For now, the question is open. It is unknown whether it is possible that a human could create an intelligence similar to their own. Is it possible ?
I’d like to answer: you need a mom and a dad (or a medical team) then patience and a lot of love.
And after ?
As with every automation, even if a human was still need to supervise the robot, it replaced quite a few people. Some see it as progress since we allow them to get to more interesting jobs; but those new jobs need to exist (and actually be more interesting)…
With the latest generative AI, if your job consists of selling stuff produced haphazardly in the hope that it will pass, you will have a problem because they are very good at this game. Since your customers will also be able to use these AI, we can expect double punishment: less work, for less pay.
The only ones who will gain, apart from the software editors, are all those who sell wind for free. Advertisers, influencers and other elected officials whose sole aim is to exist in public space by making more noise than the others. The reduction of costs will make them increase their production on an industrial scale. (Also works with some managers.)
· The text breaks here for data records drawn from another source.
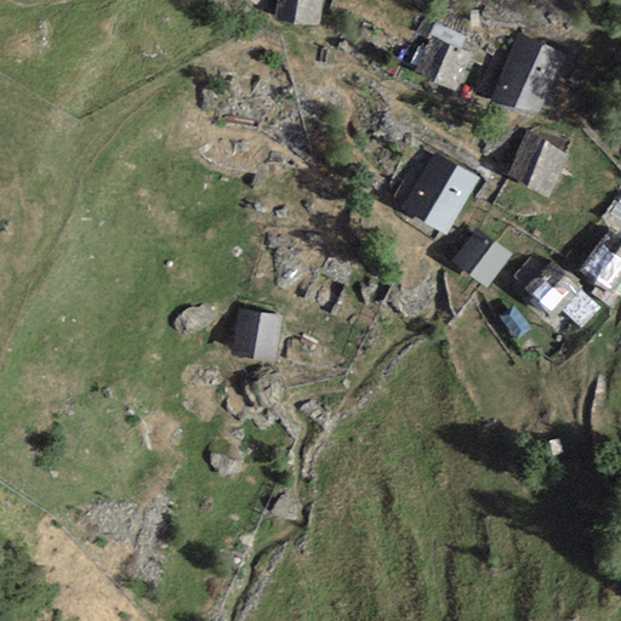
[(323,0),(277,0),(274,20),(320,26),(323,0)]
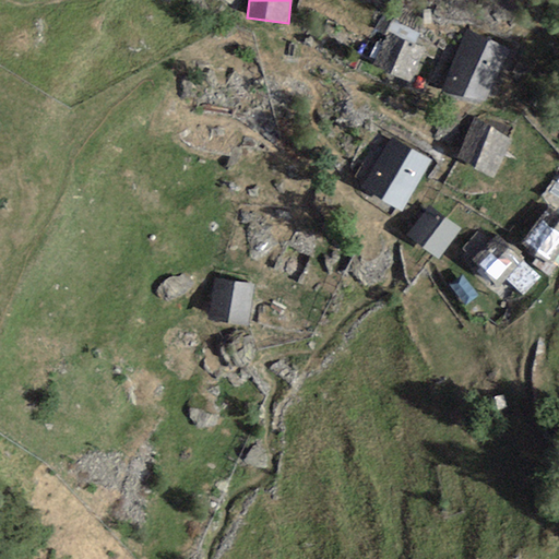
[(415,44),(419,34),(394,21),(389,31),(415,44)]
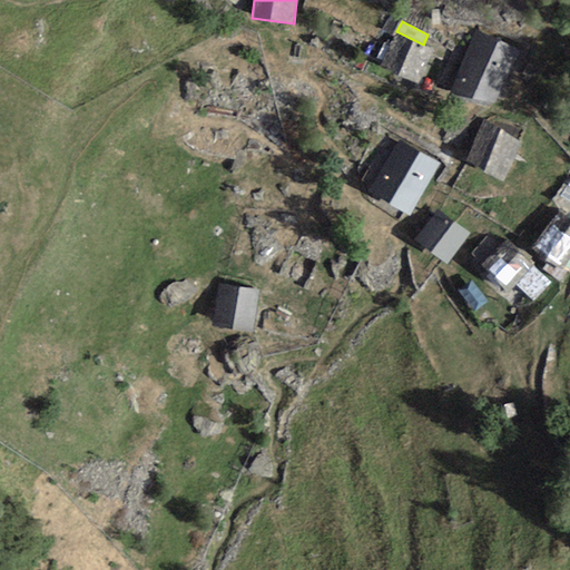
[(415,82),(431,50),(423,45),(396,31),(379,65),(415,82)]
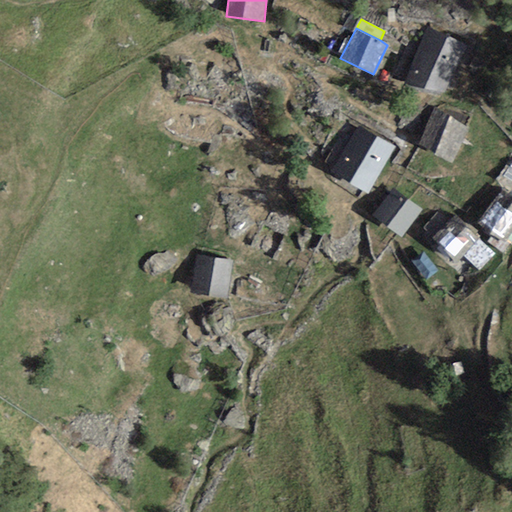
[(467,45),(427,28),(404,77),(444,95),(467,45)]
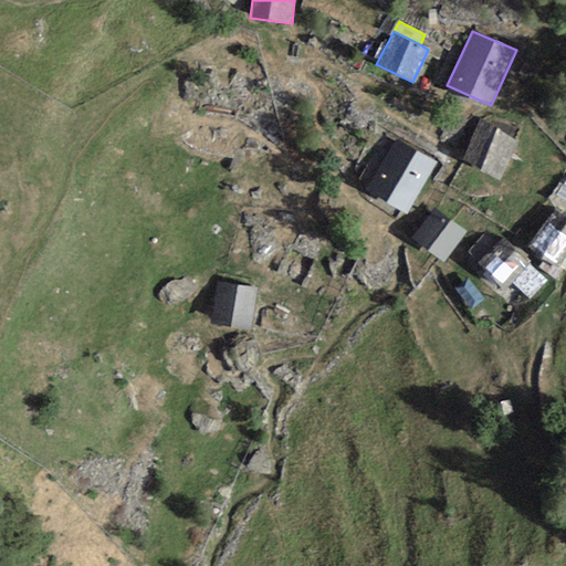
[(498,178),(517,142),(481,122),(461,159),(498,178)]
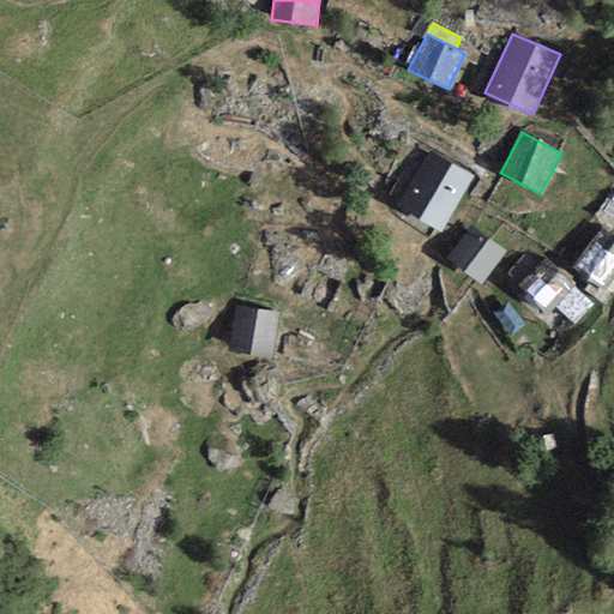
[(474,178),(428,150),(396,205),(440,233),(474,178)]
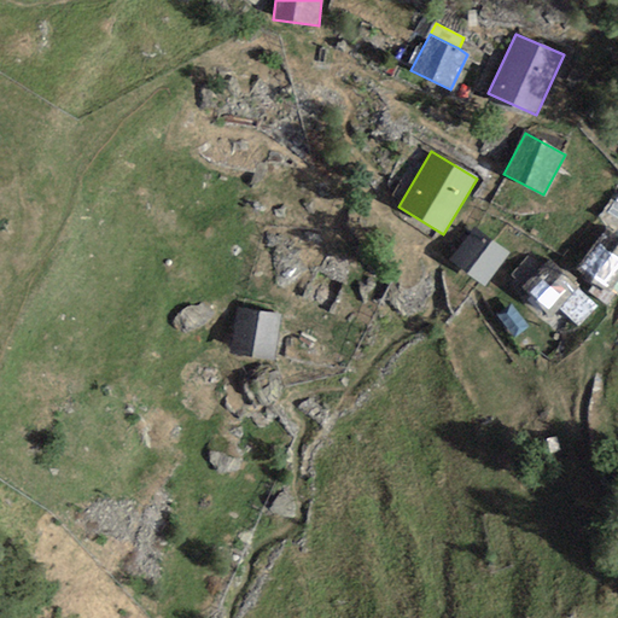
[(508,254),(474,227),(449,260),(484,286),(508,254)]
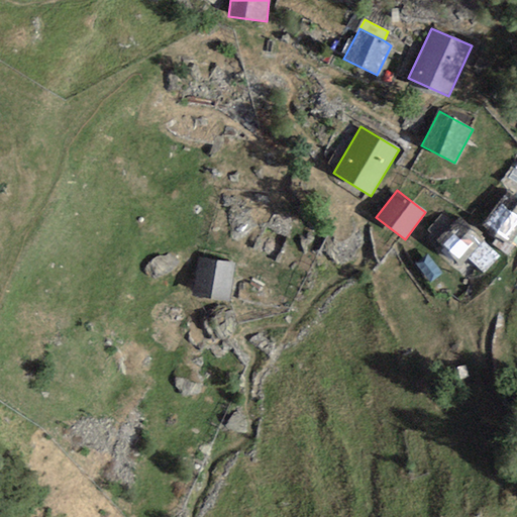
[(499,235),(510,243),(516,234),(516,199),(506,191),(482,224),(499,235)]
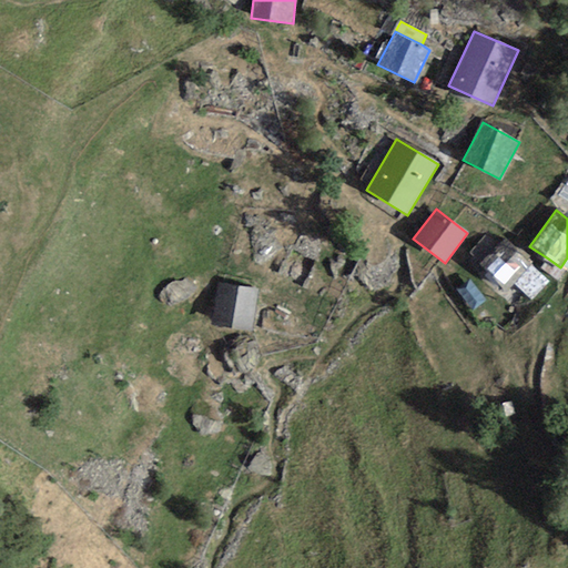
[(506,240),(480,265),(506,292),(514,283),(530,265),(506,240)]
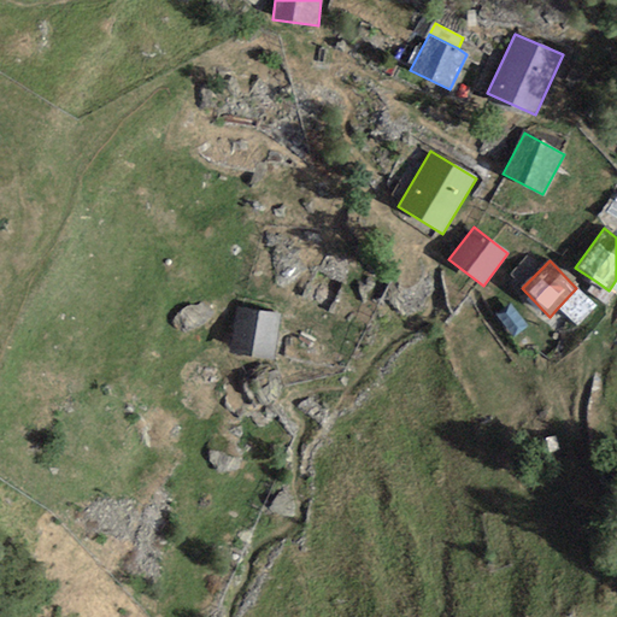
[(606,306),(615,295),(609,291),(595,281),(586,292),(606,306)]
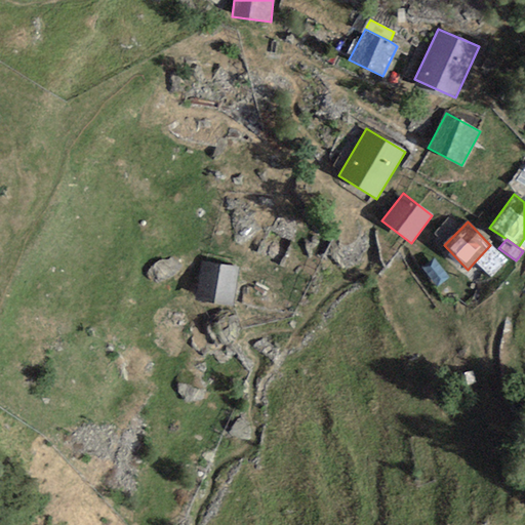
[(492,278),(508,260),(490,245),(475,261),(492,278)]
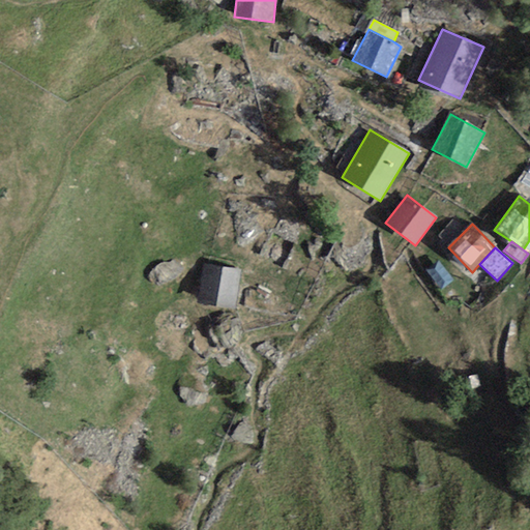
[(441,291),(453,282),(439,261),(425,270),(441,291)]
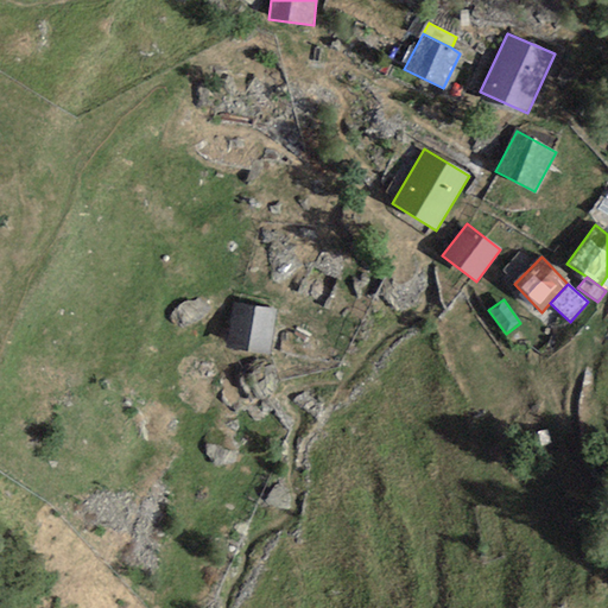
[(276,311),(232,304),(225,347),(268,354),(276,311)]
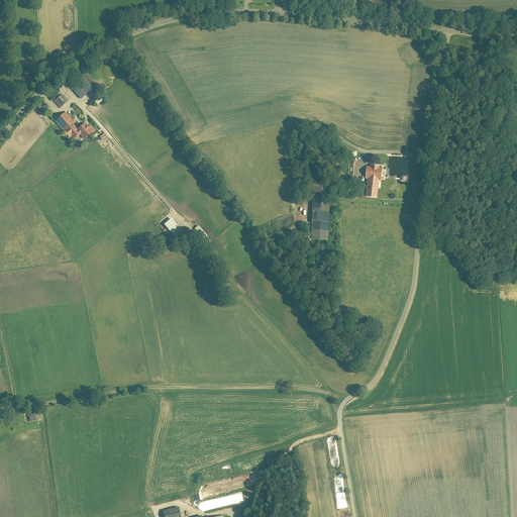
[(68,85),(81,99),(97,85),(85,71),(68,85)]
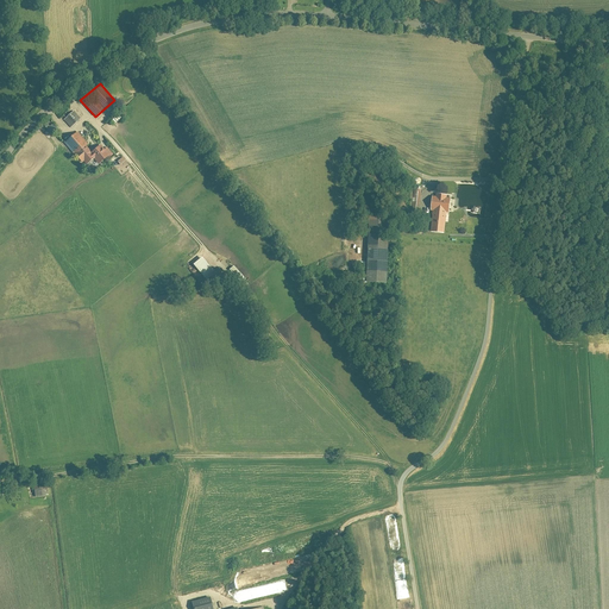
[(76,112),(63,120),(70,130),(82,120),(76,112)]
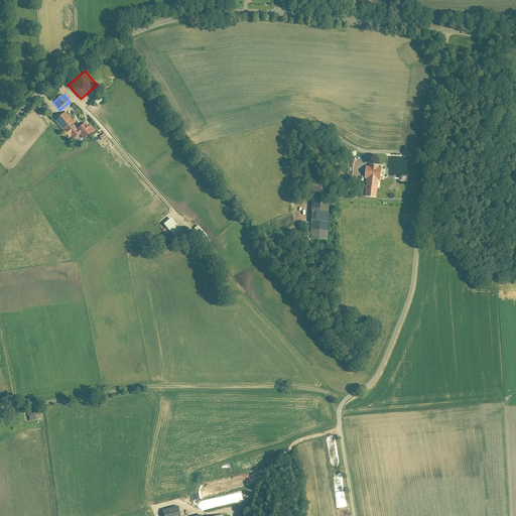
[(80,135),(85,141),(95,133),(87,122),(78,129),(67,114),(55,122),(70,142),(80,135)]
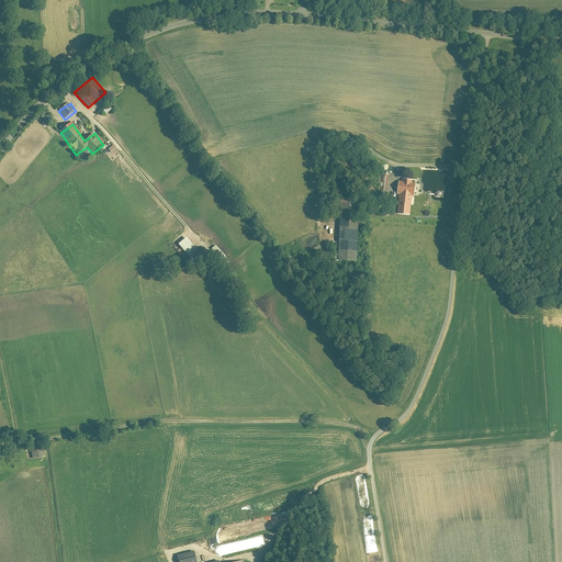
[(397,193),(400,194),(396,215),(409,216),(412,195),(416,197),(418,183),(398,181),(397,193)]
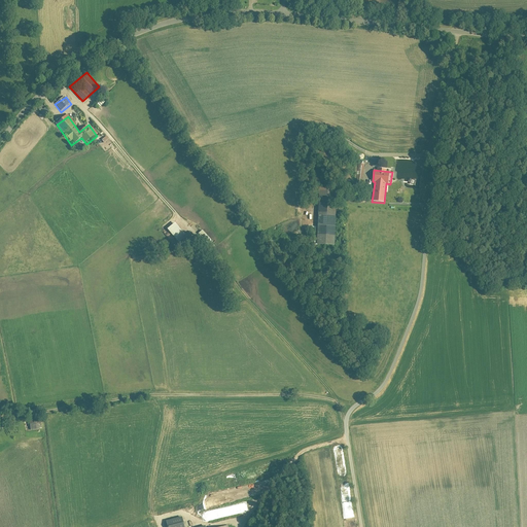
[(318,245),(336,246),(336,188),(319,188),(318,245)]
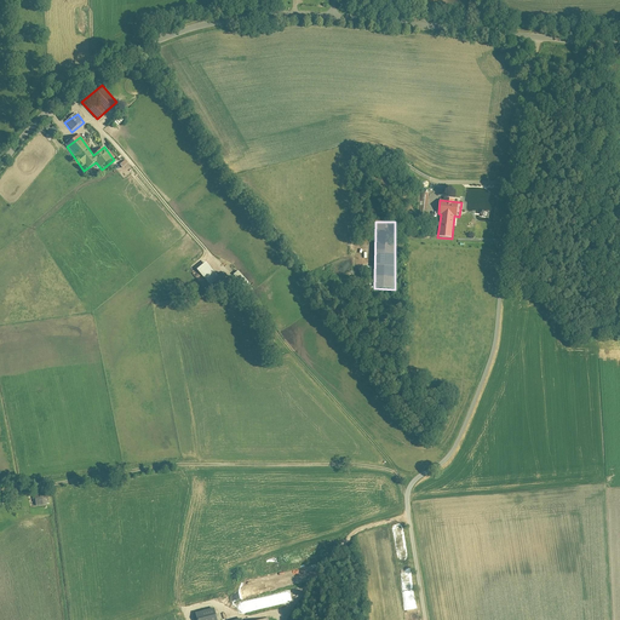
[(206,263),(196,270),(210,286),(218,279),(206,263)]
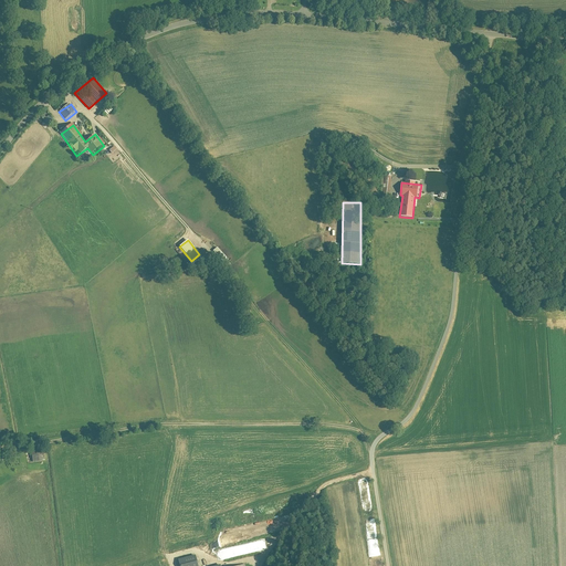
[(215,243),(209,249),(223,264),(229,259),(215,243)]
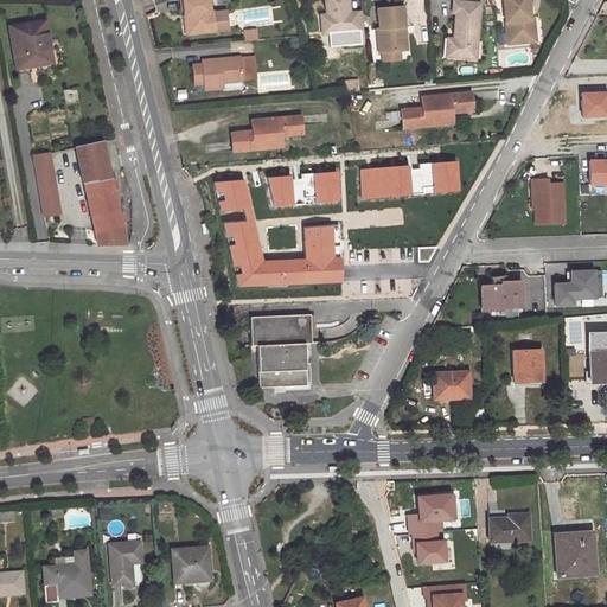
[(211,0),(185,0),(186,14),(191,14),(193,33),(217,31),(216,11),(212,12),(211,0)]
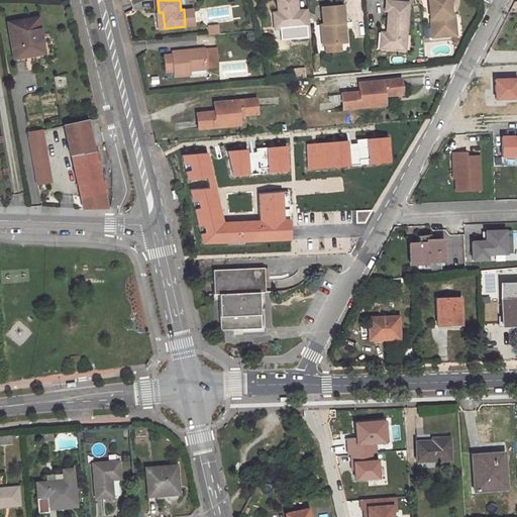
[(296,0),(276,0),(278,12),(279,28),(309,25),(307,10),(297,11),(296,0)]
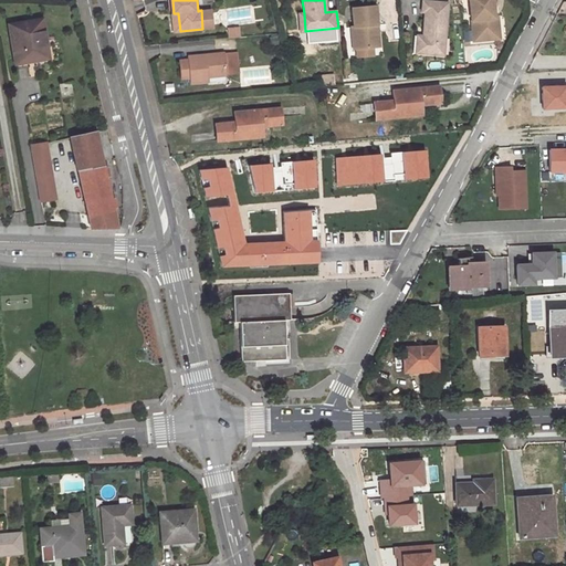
[(469,0),(472,30),(477,30),(479,31),(480,41),(496,39),(492,0),(469,0)]
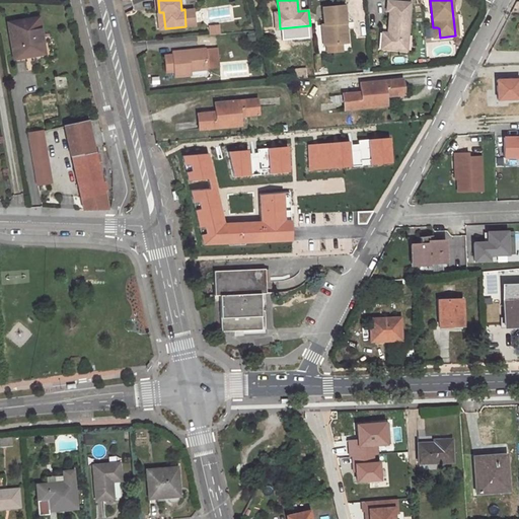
[(410,3),(387,1),(386,11),(389,11),(387,33),(386,49),(406,51),(410,3)]
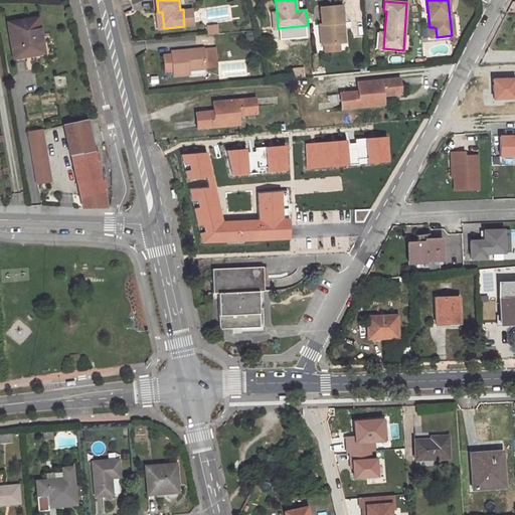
[(319,24),(321,44),(341,42),(340,32),(339,23),(343,22),(341,5),(320,7),(321,23),(319,24)]
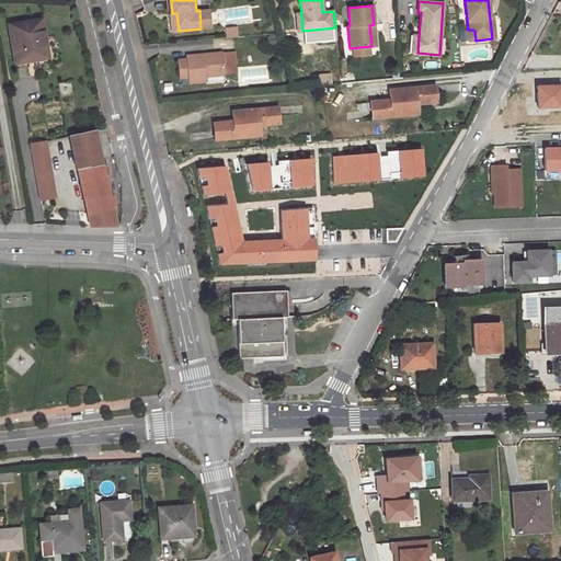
[(210,9),(199,10),(201,29),(212,27),(210,9)]
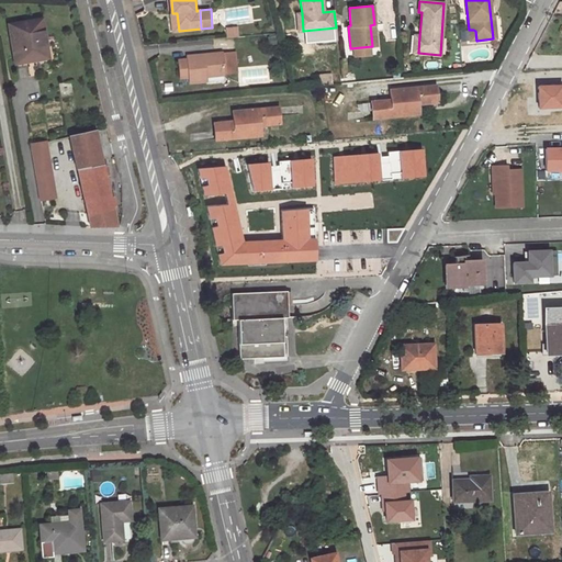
[(47,57),(41,19),(8,25),(14,63),(47,57)]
Last group, all those who are called upon for the quality and validity of their work. The only useful AI in this context are those which provide reliable results, therefore correct methods (which have existed for a while now and which only answer very specific questions). Complete methods (by learning) will very rarely be useful because they require too much effort to train, to guide and finally, to validate (it would be like calling on a very bad trainee, after a day we understand that we would go faster alone).
Corollary, if you are the customer or consumer of all these productions: you understand that quality information has a production cost and above all, that these AIs can neither improve this information nor lower its cost. All they know is to put words together and hope you’re happy with them.
Of course you will always encounter charlatans providers
who will claim to be able to sell you the same quality service for next
to nothing by using revolutionary new AI. What will you get?
I’d like to answer: you got value for the money.
And otherwise ?
Finally, even if the previous questions are fascinating, the one I would really like to ask is not “can these AIs exist?” » but rather “why do you want them to exist?” »
I’d like to answer: “by misanthropy?!”